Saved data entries

+--

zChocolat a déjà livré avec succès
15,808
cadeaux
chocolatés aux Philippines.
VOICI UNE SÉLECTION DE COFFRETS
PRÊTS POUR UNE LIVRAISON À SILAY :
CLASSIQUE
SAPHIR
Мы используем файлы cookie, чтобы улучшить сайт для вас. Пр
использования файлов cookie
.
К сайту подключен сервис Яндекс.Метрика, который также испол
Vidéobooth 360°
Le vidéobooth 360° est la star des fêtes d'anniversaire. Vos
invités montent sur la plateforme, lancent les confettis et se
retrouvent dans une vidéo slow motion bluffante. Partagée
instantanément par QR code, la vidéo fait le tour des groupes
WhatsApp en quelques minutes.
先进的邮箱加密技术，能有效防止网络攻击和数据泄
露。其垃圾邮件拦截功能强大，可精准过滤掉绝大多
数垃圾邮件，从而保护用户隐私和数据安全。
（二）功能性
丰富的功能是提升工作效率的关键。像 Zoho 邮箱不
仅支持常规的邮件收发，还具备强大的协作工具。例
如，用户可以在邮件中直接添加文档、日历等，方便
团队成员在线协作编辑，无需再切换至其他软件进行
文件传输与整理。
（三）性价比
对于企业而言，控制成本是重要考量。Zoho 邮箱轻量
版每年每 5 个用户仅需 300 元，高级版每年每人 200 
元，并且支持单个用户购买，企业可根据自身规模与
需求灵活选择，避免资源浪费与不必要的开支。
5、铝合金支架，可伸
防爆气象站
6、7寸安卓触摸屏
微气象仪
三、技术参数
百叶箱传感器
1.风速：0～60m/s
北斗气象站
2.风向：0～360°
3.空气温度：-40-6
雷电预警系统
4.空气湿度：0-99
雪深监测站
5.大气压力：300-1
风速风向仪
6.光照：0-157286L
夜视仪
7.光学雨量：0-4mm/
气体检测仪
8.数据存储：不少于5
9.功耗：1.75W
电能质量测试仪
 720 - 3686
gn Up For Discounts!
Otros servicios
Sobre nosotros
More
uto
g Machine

+--

** YOUR ASSIGNMENT **
Set out every line from all the records as one numbered list, leaving out any blank lines.

** ANSWER FOR THIS EXERCISE **
1. zChocolat a déjà livré avec succès
2. 15,808
3. cadeaux
4. chocolatés aux Philippines.
5. VOICI UNE SÉLECTION DE COFFRETS
6. PRÊTS POUR UNE LIVRAISON À SILAY :
7. CLASSIQUE
8. SAPHIR
9. Мы используем файлы cookie, чтобы улучшить сайт для вас. Пр
10. использования файлов cookie
11. .
12. К сайту подключен сервис Яндекс.Метрика, который также испол
13. Vidéobooth 360°
14. Le vidéobooth 360° est la star des fêtes d'anniversaire. Vos
15. invités montent sur la plateforme, lancent les confettis et se
16. retrouvent dans une vidéo slow motion bluffante. Partagée
17. instantanément par QR code, la vidéo fait le tour des groupes
18. WhatsApp en quelques minutes.
19. 先进的邮箱加密技术，能有效防止网络攻击和数据泄
20. 露。其垃圾邮件拦截功能强大，可精准过滤掉绝大多
21. 数垃圾邮件，从而保护用户隐私和数据安全。
22. （二）功能性
23. 丰富的功能是提升工作效率的关键。像 Zoho 邮箱不
24. 仅支持常规的邮件收发，还具备强大的协作工具。例
25. 如，用户可以在邮件中直接添加文档、日历等，方便
26. 团队成员在线协作编辑，无需再切换至其他软件进行
27. 文件传输与整理。
28. （三）性价比
29. 对于企业而言，控制成本是重要考量。Zoho 邮箱轻量
30. 版每年每 5 个用户仅需 300 元，高级版每年每人 200 
31. 元，并且支持单个用户购买，企业可根据自身规模与
32. 需求灵活选择，避免资源浪费与不必要的开支。
33. 5、铝合金支架，可伸
34. 防爆气象站
35. 6、7寸安卓触摸屏
36. 微气象仪
37. 三、技术参数
38. 百叶箱传感器
39. 1.风速：0～60m/s
40. 北斗气象站
41. 2.风向：0～360°
42. 3.空气温度：-40-6
43. 雷电预警系统
44. 4.空气湿度：0-99
45. 雪深监测站
46. 5.大气压力：300-1
47. 风速风向仪
48. 6.光照：0-157286L
49. 夜视仪
50. 7.光学雨量：0-4mm/
51. 气体检测仪
52. 8.数据存储：不少于5
53. 9.功耗：1.75W
54. 电能质量测试仪
55.  720 - 3686
56. gn Up For Discounts!
57. Otros servicios
58. Sobre nosotros
59. More
60. uto
61. g Machine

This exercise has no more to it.